Copy each line below exactly and leave the pictures out.

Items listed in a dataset
- Opening Delimiter -

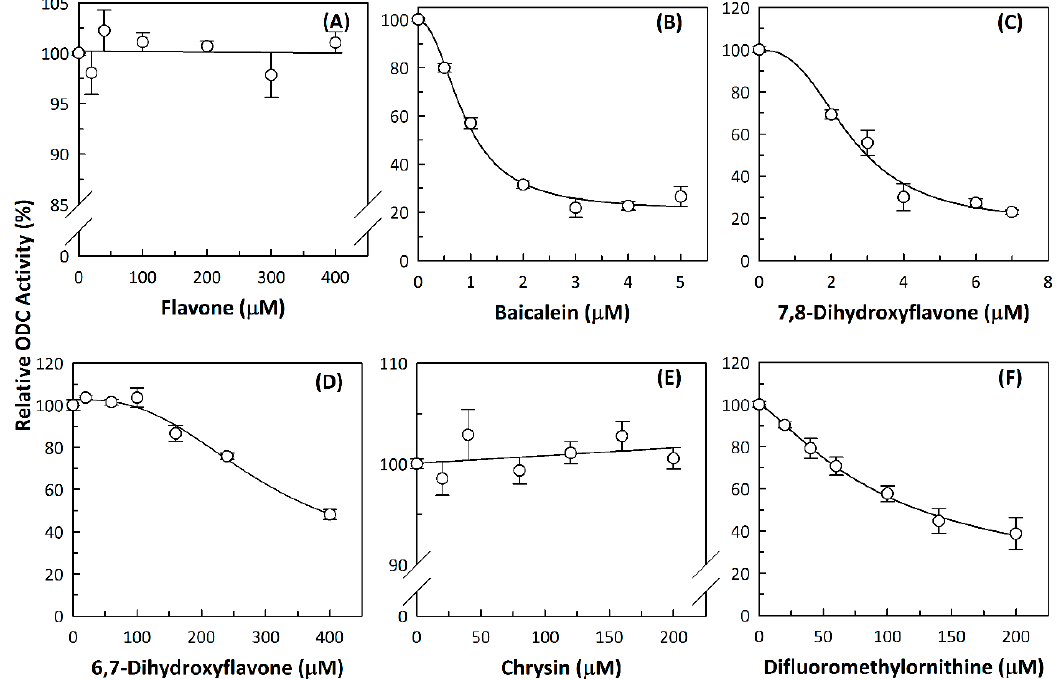
Figure 1. Dose-dependent inhibition of flavone derivatives toward the ornithine decarboxylase (ODC) enzyme . ( A ) Flavone; ( B ) baicalein; ( C ) 7,8-Dihydroxyflavone (7,8-DHF); ( D ) 6,7-Dihydroxyflavone (6,7-DHF); ( E ) chrysin; ( F ) difluoromethylornithine (DFMO), an irreversible inhibitor of ODC. Enzyme activity of ODC were measured with a series of concentrations of the respective flavone derivatives ( n = 3). Table 1. Flavonoids with A ring substitution(s) and with the the half maximal inhibitory concentration (IC 50 ) to ornithine decarboxylase (ODC).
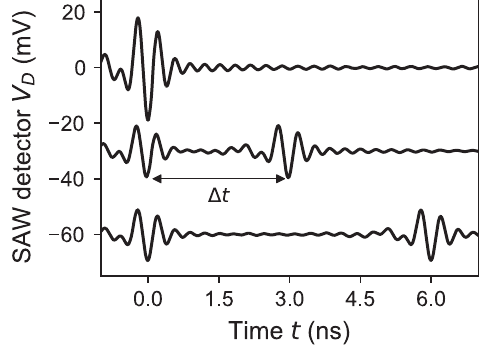
FIG. 6. Acousto-electric wave engineering. Time-resolved measurements from the SAW detector for an input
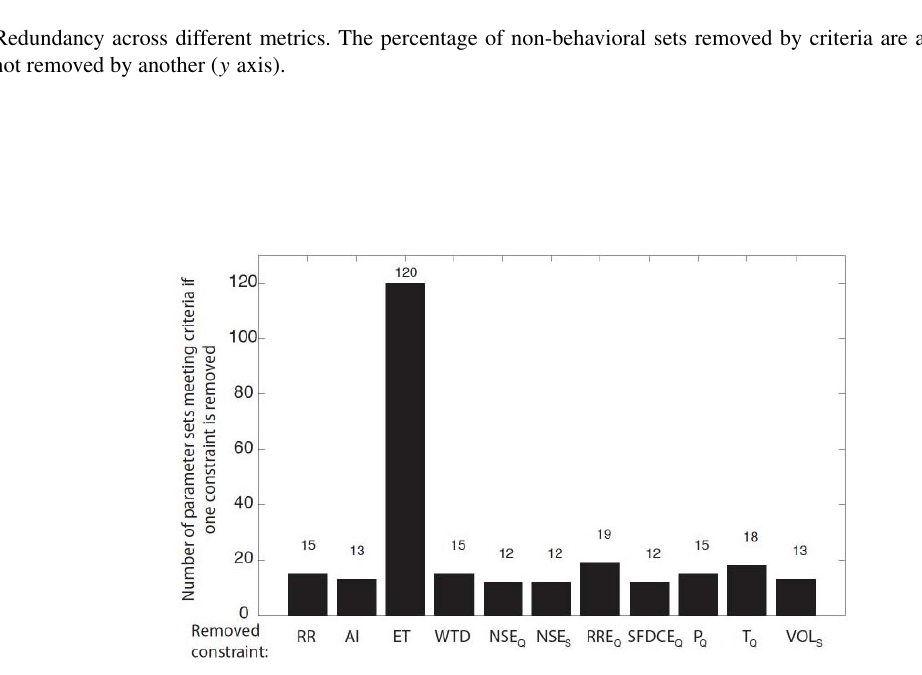
Figure B3. The impact of removing a single constraint on the number of final behavioral parameter sets, organized by the constraint that was removed from the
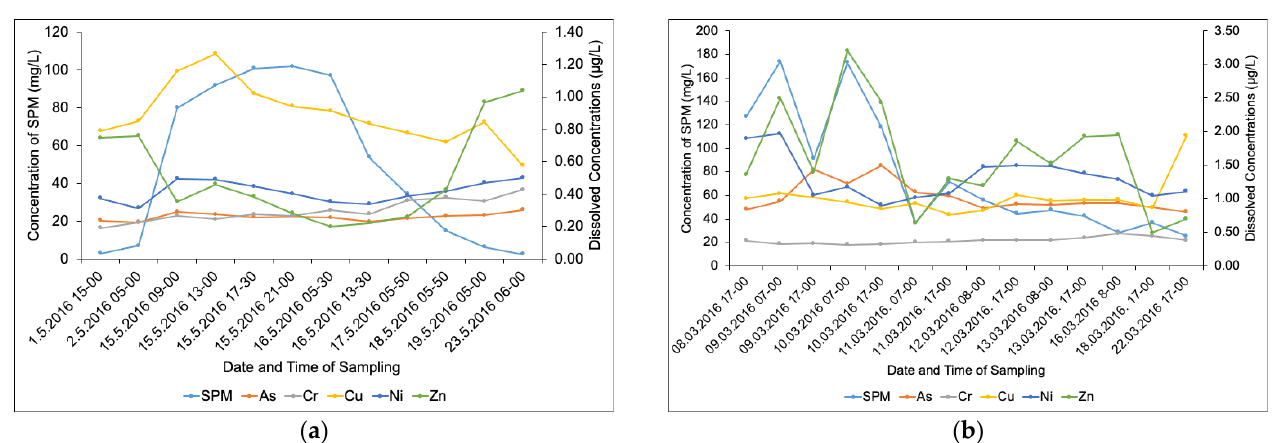
Figure 4. Relationship between SPM concentration and dissolved PTE at ( a ) Litija and ( b ) Belgrade sampling sites.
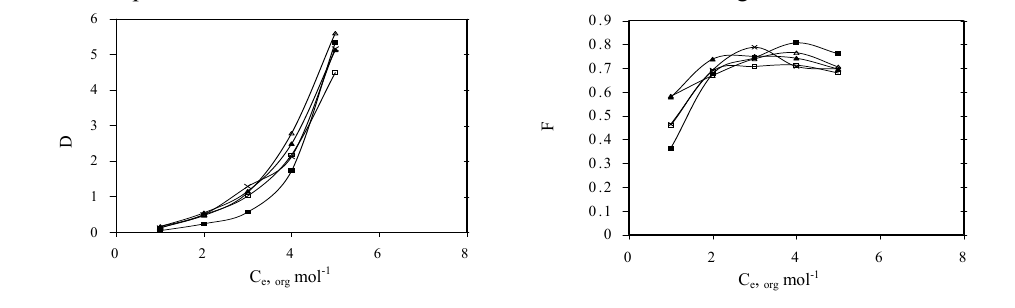
Figure 2. Variation of loading factors with concentration of Amberlite LA-2 in different diluting diluents at 25 0 C. ( ∆ , 1- octanol; ■ , MIBK; ▲ , Isooctane; x, Cyclohexane; □ , Hexane)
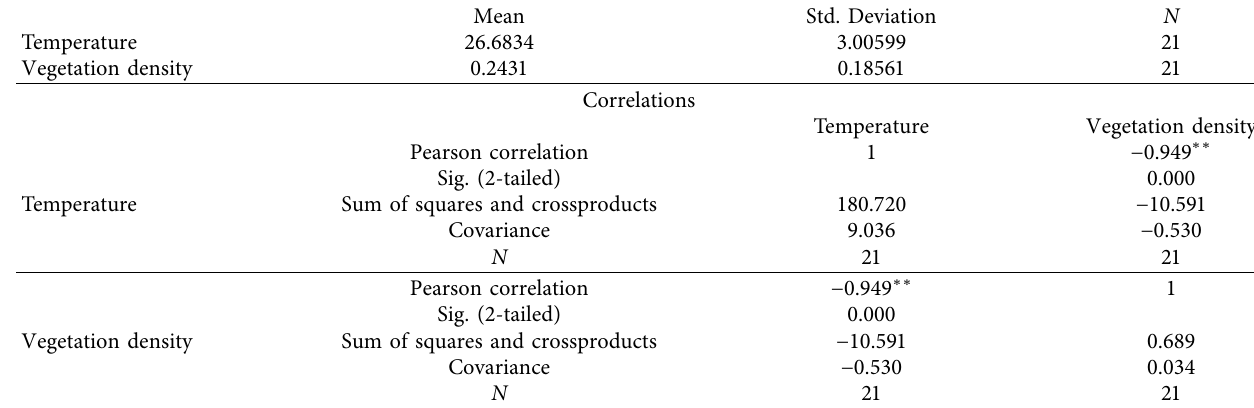
Table 9: Te correlation between surface temperature and vegetation density in Banjarmasin City in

- Closing Delimiter -

Solution below =
Figure 1. Dose-dependent inhibition of flavone derivatives toward the ornithine decarboxylase (ODC) enzyme . ( A ) Flavone; ( B ) baicalein; ( C ) 7,8-Dihydroxyflavone (7,8-DHF); ( D ) 6,7-Dihydroxyflavone (6,7-DHF); ( E ) chrysin; ( F ) difluoromethylornithine (DFMO), an irreversible inhibitor of ODC. Enzyme activity of ODC were measured with a series of concentrations of the respective flavone derivatives ( n = 3). Table 1. Flavonoids with A ring substitution(s) and with the the half maximal inhibitory concentration (IC 50 ) to ornithine decarboxylase (ODC).
FIG. 6. Acousto-electric wave engineering. Time-resolved measurements from the SAW detector for an input
Figure B3. The impact of removing a single constraint on the number of final behavioral parameter sets, organized by the constraint that was removed from the
Figure 4. Relationship between SPM concentration and dissolved PTE at ( a ) Litija and ( b ) Belgrade sampling sites.
Figure 2. Variation of loading factors with concentration of Amberlite LA-2 in different diluting diluents at 25 0 C. ( ∆ , 1- octanol; ■ , MIBK; ▲ , Isooctane; x, Cyclohexane; □ , Hexane)
Table 9: Te correlation between surface temperature and vegetation density in Banjarmasin City in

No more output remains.